New Zealand were 427 for seven at tea on Friday, with the New Zealand captain on 207 not out.
Fleming and fellow left-hander James Franklin (46 not out) put on a record unbeaten 148 for the eighth wicket to take the advantage away from South Africa.
Both benefitted from dropped catches. Fleming gave a straightforward chance to first slip off Dale Steyn five balls after lunch when he was on 136, while Franklin was put down by Jacques Kallis, diving far to his left at second slip, off Makhaya Ntini when he 28.
Two runs later Franklin survived a concerted appeal for a catch behind off Ntini. In the next over he was struck on the helmet by a bouncer from Ntini and fell to the ground before resuming after treatment.
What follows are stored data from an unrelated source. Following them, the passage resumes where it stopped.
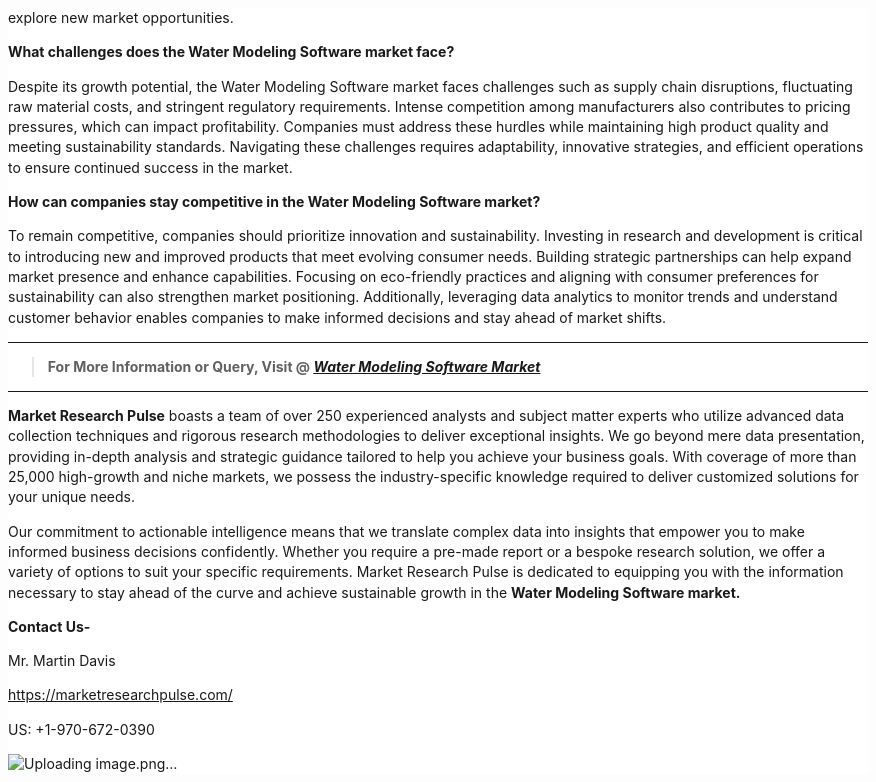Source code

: explore new market opportunities.</p><p><strong>What challenges does the Water Modeling Software market face?</strong></p><p>Despite its growth potential, the Water Modeling Software market faces challenges such as supply chain disruptions, fluctuating raw material costs, and stringent regulatory requirements. Intense competition among manufacturers also contributes to pricing pressures, which can impact profitability. Companies must address these hurdles while maintaining high product quality and meeting sustainability standards. Navigating these challenges requires adaptability, innovative strategies, and efficient operations to ensure continued success in the market.</p><p><strong>How can companies stay competitive in the Water Modeling Software market?</strong></p><p>To remain competitive, companies should prioritize innovation and sustainability. Investing in research and development is critical to introducing new and improved products that meet evolving consumer needs. Building strategic partnerships can help expand market presence and enhance capabilities. Focusing on eco-friendly practices and aligning with consumer preferences for sustainability can also strengthen market positioning. Additionally, leveraging data analytics to monitor trends and understand customer behavior enables companies to make informed decisions and stay ahead of market shifts.</p><hr /><blockquote><p><strong>For More Information or Query, Visit @&nbsp;<em><a href="https://marketresearchpulse.com/report/88673/water-modeling-software-market?utm_source=Linkedin&utm_medium=029">Water Modeling Software Market</a></em></strong></p></blockquote><hr /><p><strong>Market Research Pulse</strong> boasts a team of over 250 experienced analysts and subject matter experts who utilize advanced data collection techniques and rigorous research methodologies to deliver exceptional insights. We go beyond mere data presentation, providing in-depth analysis and strategic guidance tailored to help you achieve your business goals. With coverage of more than 25,000 high-growth and niche markets, we possess the industry-specific knowledge required to deliver customized solutions for your unique needs.</p><p>Our commitment to actionable intelligence means that we translate complex data into insights that empower you to make informed business decisions confidently. Whether you require a pre-made report or a bespoke research solution, we offer a variety of options to suit your specific requirements. Market Research Pulse is dedicated to equipping you with the information necessary to stay ahead of the curve and achieve sustainable growth in the <strong>Water Modeling Software market.</strong></p><p><strong>Contact Us-</strong></p><p>Mr. Martin Davis</p><p>https://marketresearchpulse.com/</p><p>US: +1-970-672-0390</p>
![Uploading image.png…]()
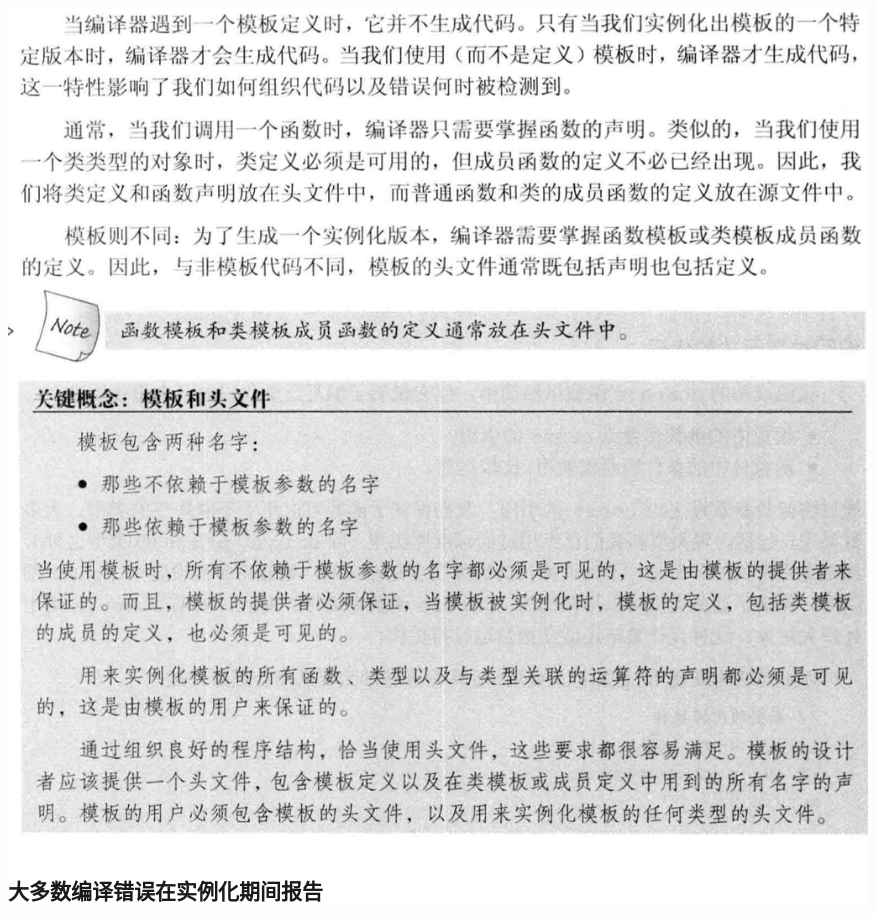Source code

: ![](https://raw.githubusercontent.com/liutiantian233/Blog/master/201902/fifth-week-47.png)

## 大多数编译错误在实例化期间报告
Apart from the dropped catch, it was a masterly performance by Fleming. He acknowledged after reaching his century on the first day that he did not have a good record of converting fifties into hundreds, but he has now turned three out of nine centuries into doubles.
Fleming went past the previous highest score by a New Zealander against South Africa, 170 by Scott Styris in Auckland in 2003/04, and went on to notch the highest score by a visiting player in 40 Tests at Newlands, beating the 189 by Jim Burke for Australia in 1957/58.
Fleming reached his double century off 331 balls with 28 fours, with his second hundred made off 141 deliveries.
Franklin, who has made a first-class double century, confirmed his reputation as a capable batsman as he and Fleming humbled the South African bowlers on an easy-paced pitch. It was the best eighth wicket stand in Tests between the two countries.
The only wicket to fall was that of Daniel Vettori, in the third over of the day and the first with the second new ball. Vettori pulled Ntini's first delivery for four but in trying to repeat the shot two balls later he spooned a catch to Andre Nel at mid-on.
Instead of whipping through the rest of the batting, South Africa's bowlers failed to find a consistent line and length and did not manage to bowl a maiden until Kallis sent down the 36th over of the day. By then New Zealand were in command.
The start of play was again affected by the vagaries of Cape Town's autumn weather. After a delay on the first day because of dew, a portable hovercraft was brought in to dry the outfield, but fog swept over the ground and play only started 55 minutes before lunch, with 83 overs scheduled for the day.
South Africa lead the three-match series 1-0.